───── PASSAGE FOURNI
Anri Sala, Ugo Rondinone: le temps, l’histoire et les éléments

On avait été réservé, cet été, sur l’installation de Philippe Parreno qui occupait la rotonde de la Bourse du Commerce, dans le cadre de l’exposition Une seconde d’éternité qui était la première de la nouvelle directrice de la fondation, Emma Lavigne (cf A Paris, l’été – La République de l’Art (larepubliquedelart.com). Spectaculaire, certes, mais trop technique, trop complexe, d’une sophistication qui empêchait l’émotion. Soyons honnête, l’installation d’Anri Sala qui lui succède, toujours dans le cadre de cette même exposition, n’est guère plus simple, mais elle passe par la sensation, le ressenti pour aboutir à la réflexion et cet élément change complètement la donne.

Il s’agit d’une vidéo qui est projetée sur un écran circulaire qui épouse la forme de la rotonde. L’artiste, qui a une approche très sensible et qui a fait de la musique la matière de son travail, l’a conçue à partir d’une anecdote : l’astronaute américain Ronald McNair, qui était un saxophoniste accompli, projetait de jouer et d’enregistrer dans l’espace, pour voir ce que cela pouvait donner en apesanteur. Mais il mourut dans l’explosion de la navette Challenger en 1986 et n’eut donc pas la possibilité de le faire. On ne sait pas d’ailleurs ce qu’il aurait souhaité jouer. Anri Sala a voulu accomplir son souhait (de manière virtuelle, puisque le film est réalisé en images de synthèse) en faisant résonner une musique dans une cabine spatiale. Et il s’est dit que la musique que Ronald McNair aurait choisi de jouer pourrait être le Quatuor pour la fin du temps de Messiaen, composé dans un camp de prisonniers en Pologne pendant la guerre, à l’attention du clarinettiste Henri Akoka, qui partageait sa détention, mais dans une version pour clarinette et saxo.
──────────
───── DONNÉES À EXAMINER
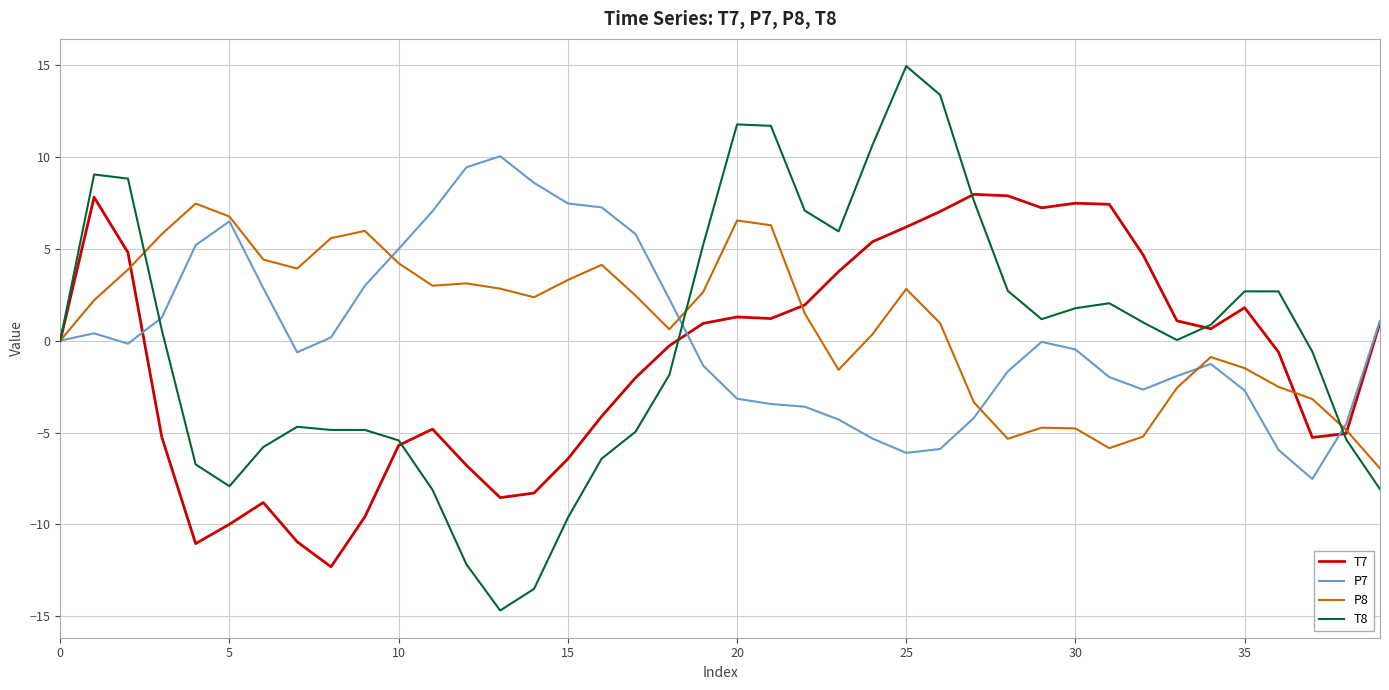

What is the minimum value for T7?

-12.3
──────────
───── DONNÉES À EXAMINER
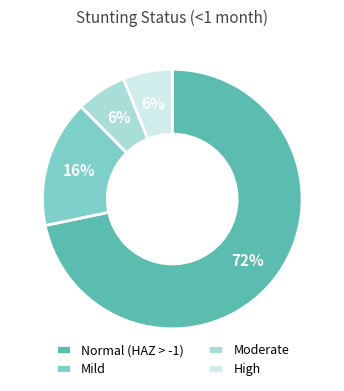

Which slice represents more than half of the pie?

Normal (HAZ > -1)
──────────
### [TRAVAIL DEMANDÉ]
A. D'après le texte sur l'installation d'Anri Sala, dans quelles circonstances Ronald McNair est-il mort ?
B. Dans le texte sur l'installation d'Anri Sala, présentez sous forme de liste le paragraphe commençant par « Il s'agit d'une vidéo », en conservant ses faits essentiels.
C. Reprenez le texte sur l'installation d'Anri Sala à partir de sa dernière phrase.

### [RÉSULTATS DE L'EXERCICE]
A. Il est mort dans l'explosion de la navette Challenger, en 1986.

B.
- L'œuvre est une vidéo projetée sur un écran circulaire qui épouse la forme de la rotonde.
- Anri Sala, qui a fait de la musique la matière de son travail, l'a conçue à partir d'une anecdote.
- L'astronaute américain Ronald McNair, saxophoniste accompli, voulait jouer et enregistrer dans l'espace, en apesanteur.
- Il est mort dans l'explosion de la navette Challenger en 1986 sans avoir pu le faire, et l'on ignore ce qu'il aurait joué.
- Anri Sala réalise virtuellement ce souhait, en images de synthèse, en faisant résonner une musique dans une cabine spatiale.
- Il imagine que McNair aurait choisi le Quatuor pour la fin du temps de Messiaen, dans une version pour clarinette et saxo.
- Messiaen a composé cette œuvre dans un camp de prisonniers en Pologne pendant la guerre, à l'attention du clarinettiste Henri Akoka, son codétenu.

C.
A l’image, ce qu’on voit est une platine qui tourne sur elle-même en apesanteur et dont le bras se pose de manière aléatoire sur le disque vinyle. Ce n’est donc pas le Quatuor pour la fin du temps en continuité que l’on entend, mais des fragments dont décide le hasard. Et le film débute et se termine par la lumière du soleil qui affleure la surface du globe vue depuis la cabine spatiale vide. Bien sûr, dans ces images, d’une beauté à couper le souffle, ce sont deux temporalités que convoque l’artiste et qu’il fait fusionner dans ce même mouvement circulaire et répétitif (l’œuvre s’intitule Time No Longer) : celle de la guerre et de l’apocalypse, qui, à certains égards, ressemble à la nôtre et celle d’une fiction qui n’a jamais eu lieu. C’est poétique, hypnotique, en même temps qu’annonciateur d’un futur où l’homme n’est plus vraiment bienvenu.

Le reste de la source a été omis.